# Dataset section:

>>

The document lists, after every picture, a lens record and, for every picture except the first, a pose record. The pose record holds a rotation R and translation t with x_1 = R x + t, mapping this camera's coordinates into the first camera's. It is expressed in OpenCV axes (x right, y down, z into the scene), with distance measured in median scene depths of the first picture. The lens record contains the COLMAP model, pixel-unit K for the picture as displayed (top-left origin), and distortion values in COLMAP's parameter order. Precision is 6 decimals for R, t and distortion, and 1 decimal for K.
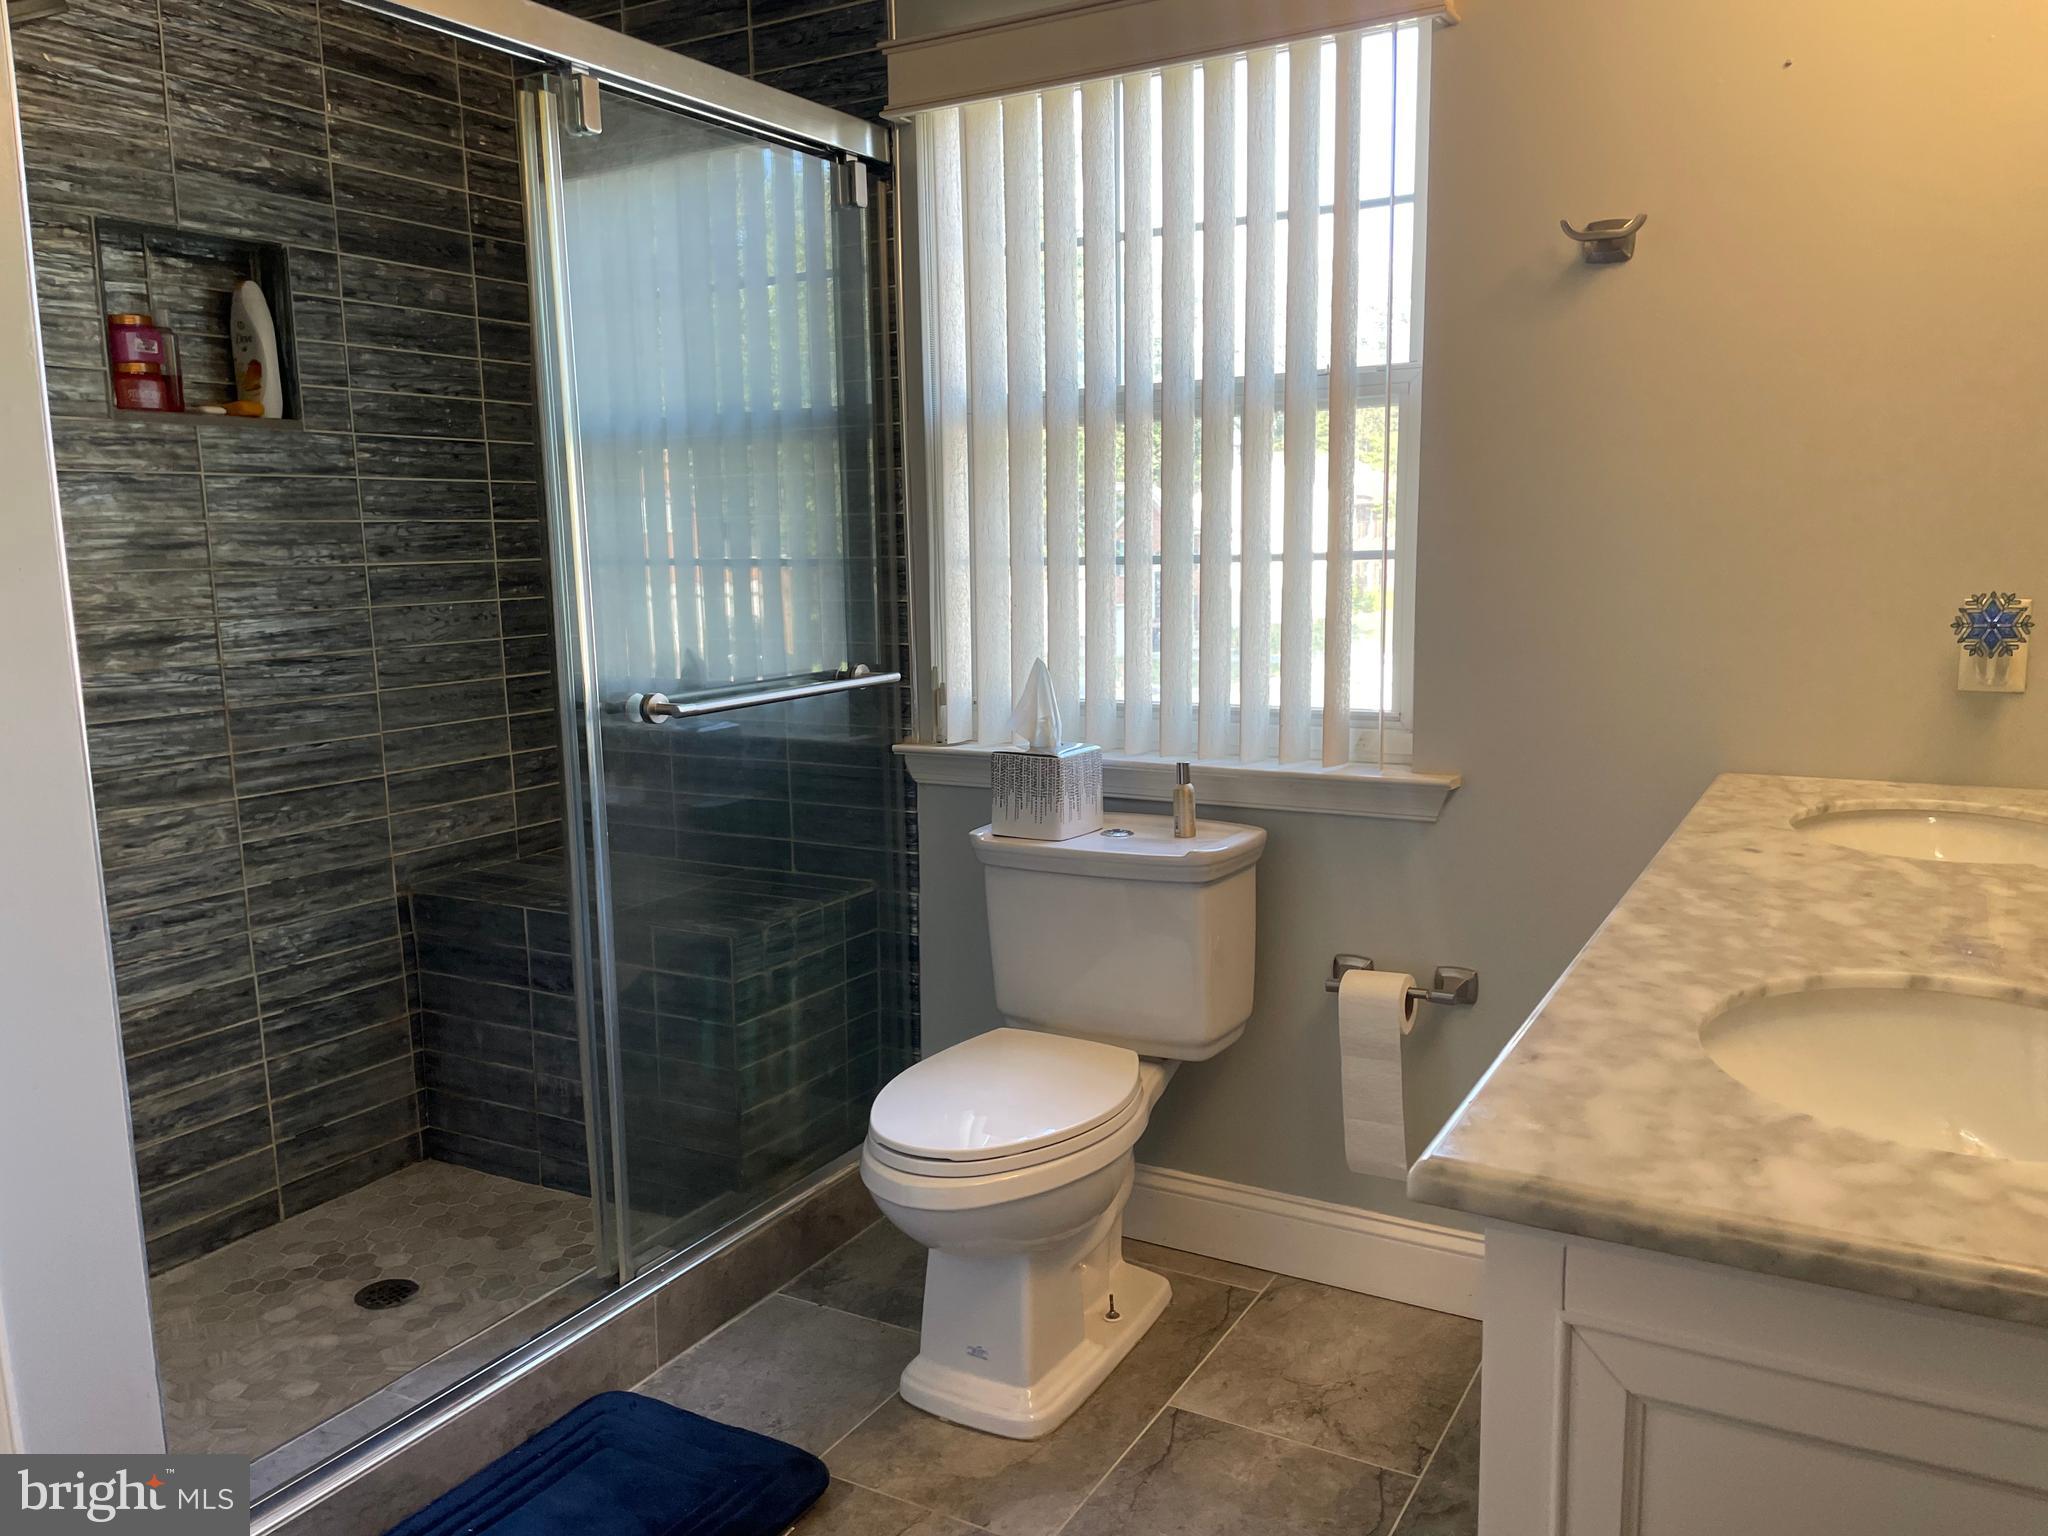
lens RADIAL K [[1542.6, 0, 1024.0], [0, 1542.6, 768.0], [0, 0, 1]] dist [0.092930, -0.119293]
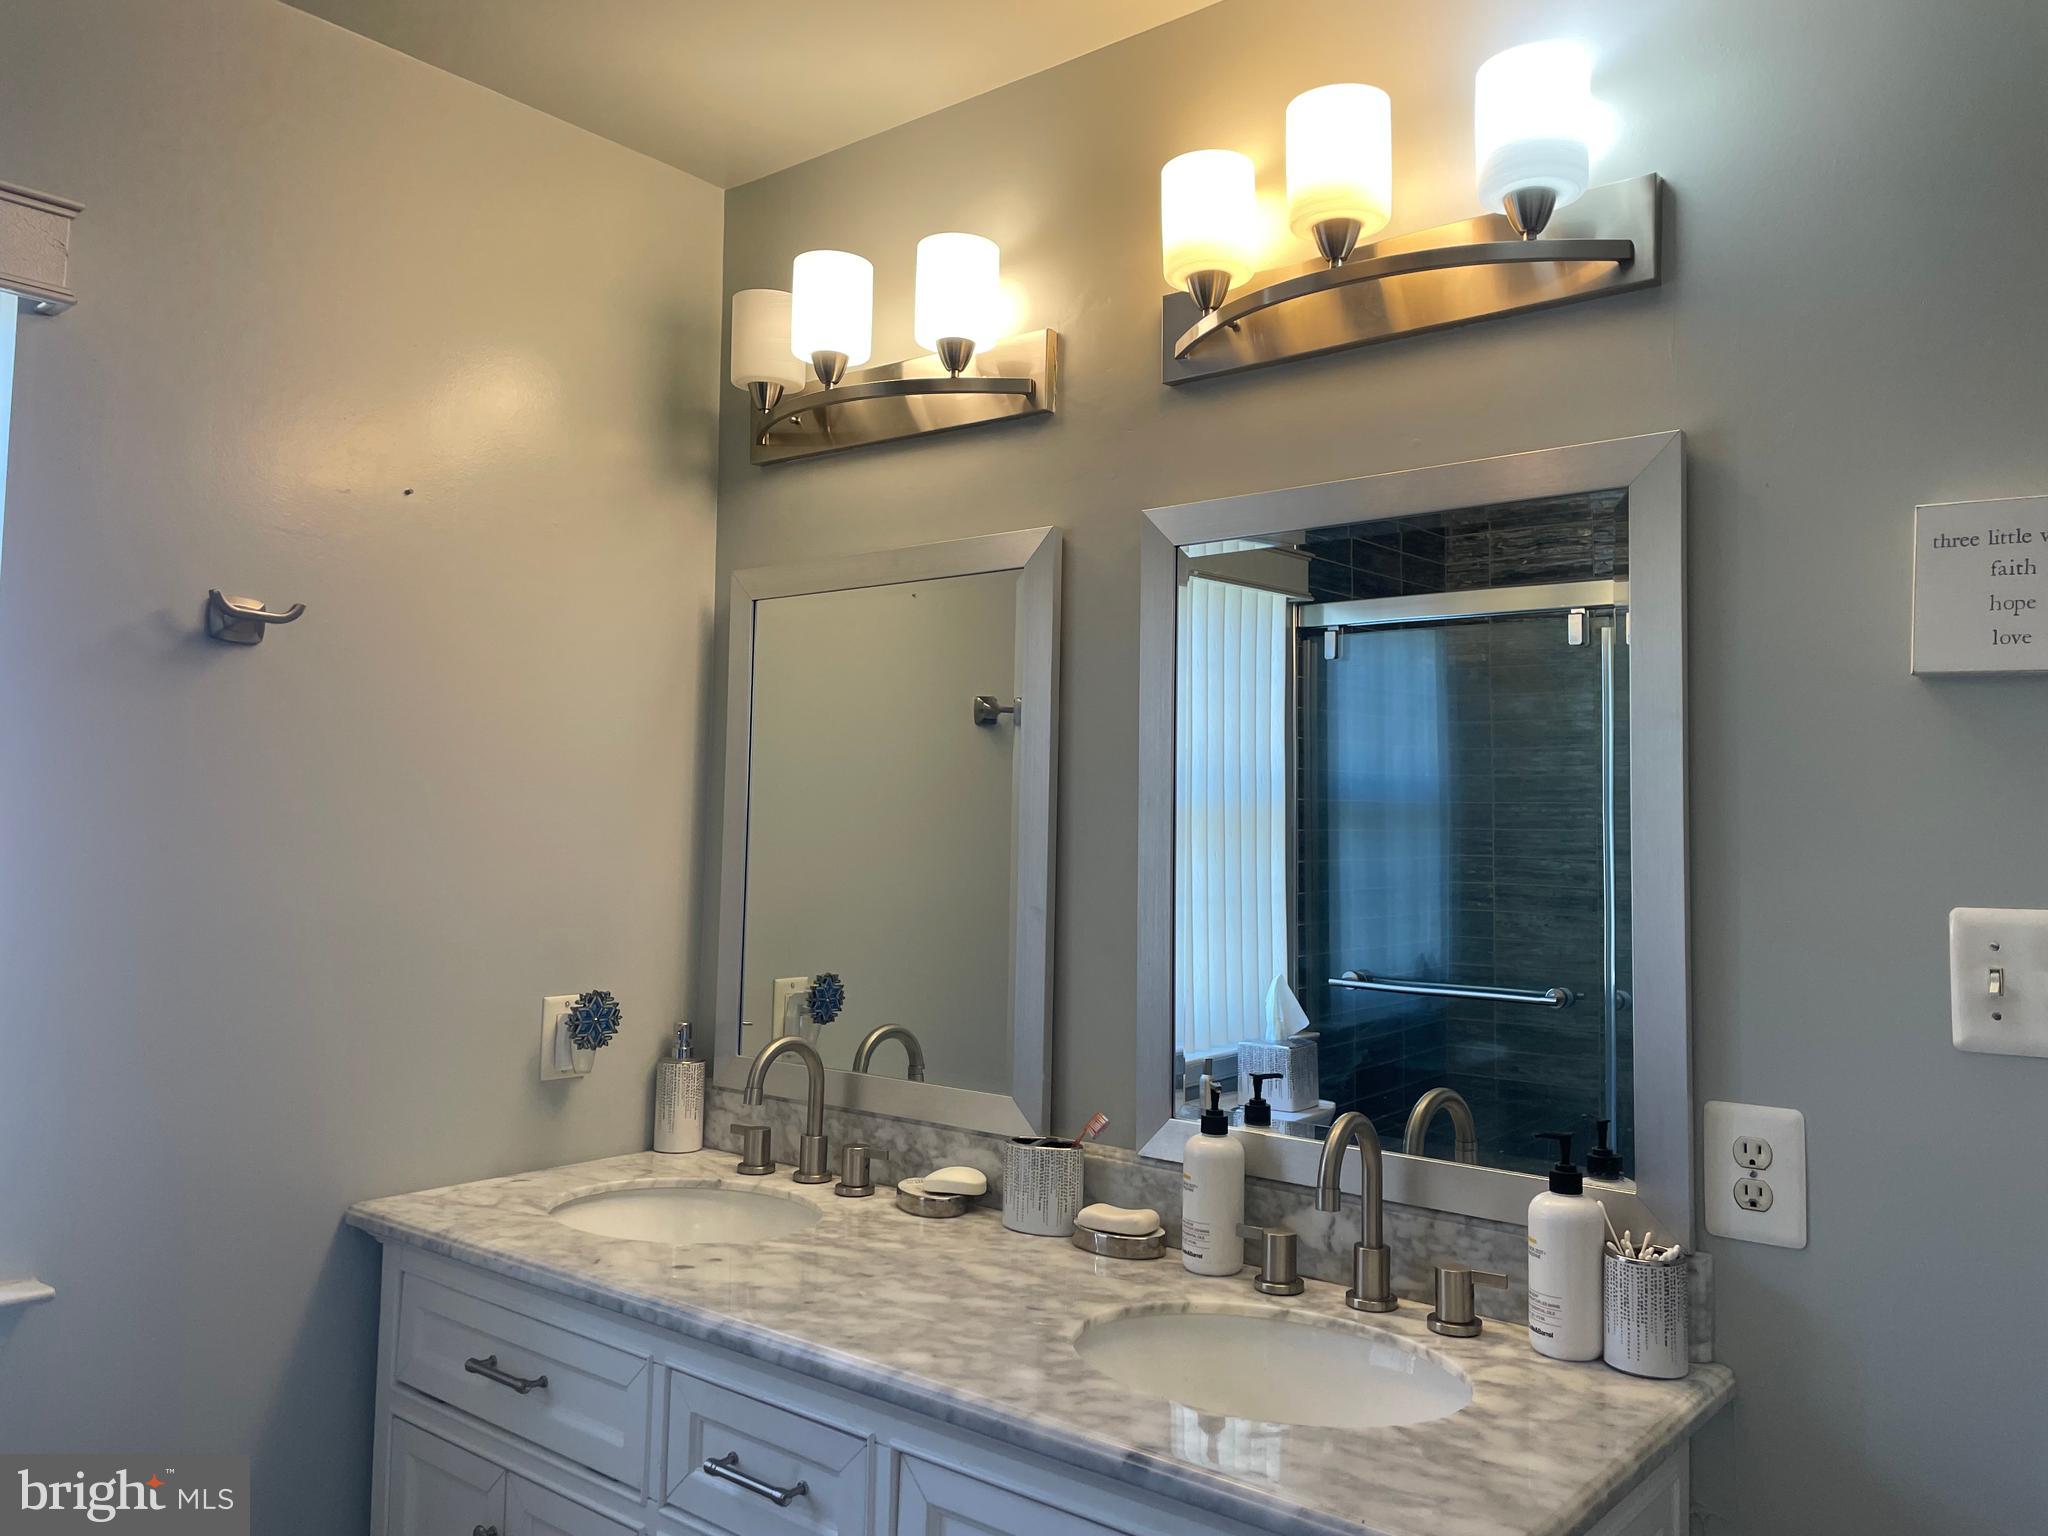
lens RADIAL K [[1542.6, 0, 1024.0], [0, 1542.6, 768.0], [0, 0, 1]] dist [0.092930, -0.119293]
pose [[0.158480, 0.072784, 0.984676, -0.987165], [0.124011, 0.987915, -0.092982, -0.273732], [-0.979543, 0.136847, 0.147539, 1.057085]]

<<

# Task objective:
Transcribe the listing in full. Leave the pictures out.

# Answer below:
The document lists, after every picture, a lens record and, for every picture except the first, a pose record. The pose record holds a rotation R and translation t with x_1 = R x + t, mapping this camera's coordinates into the first camera's. It is expressed in OpenCV axes (x right, y down, z into the scene), with distance measured in median scene depths of the first picture. The lens record contains the COLMAP model, pixel-unit K for the picture as displayed (top-left origin), and distortion values in COLMAP's parameter order. Precision is 6 decimals for R, t and distortion, and 1 decimal for K.
lens RADIAL K [[1542.6, 0, 1024.0], [0, 1542.6, 768.0], [0, 0, 1]] dist [0.092930, -0.119293]
lens RADIAL K [[1542.6, 0, 1024.0], [0, 1542.6, 768.0], [0, 0, 1]] dist [0.092930, -0.119293]
pose [[0.158480, 0.072784, 0.984676, -0.987165], [0.124011, 0.987915, -0.092982, -0.273732], [-0.979543, 0.136847, 0.147539, 1.057085]]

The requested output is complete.